Collected data:

————————

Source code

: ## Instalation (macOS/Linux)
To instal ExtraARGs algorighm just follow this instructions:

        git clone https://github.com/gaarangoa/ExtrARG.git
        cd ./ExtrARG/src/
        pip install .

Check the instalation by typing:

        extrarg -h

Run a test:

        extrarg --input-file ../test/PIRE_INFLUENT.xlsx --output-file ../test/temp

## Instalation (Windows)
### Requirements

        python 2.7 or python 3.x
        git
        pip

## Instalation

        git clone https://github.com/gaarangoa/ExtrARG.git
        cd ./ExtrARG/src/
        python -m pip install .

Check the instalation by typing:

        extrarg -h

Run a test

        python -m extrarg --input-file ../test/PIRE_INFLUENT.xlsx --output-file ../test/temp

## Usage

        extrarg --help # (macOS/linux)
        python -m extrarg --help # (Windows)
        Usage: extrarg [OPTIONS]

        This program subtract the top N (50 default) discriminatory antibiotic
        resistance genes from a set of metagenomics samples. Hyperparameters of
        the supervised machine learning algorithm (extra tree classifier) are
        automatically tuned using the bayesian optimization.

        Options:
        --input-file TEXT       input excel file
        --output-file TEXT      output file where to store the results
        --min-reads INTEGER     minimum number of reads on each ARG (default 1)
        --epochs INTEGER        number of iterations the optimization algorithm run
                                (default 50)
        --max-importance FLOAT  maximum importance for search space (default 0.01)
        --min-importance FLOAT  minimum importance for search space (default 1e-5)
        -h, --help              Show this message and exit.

————————

Among the lines of the entries above, count those containing the string "temp". Write the number alone.

Output:
2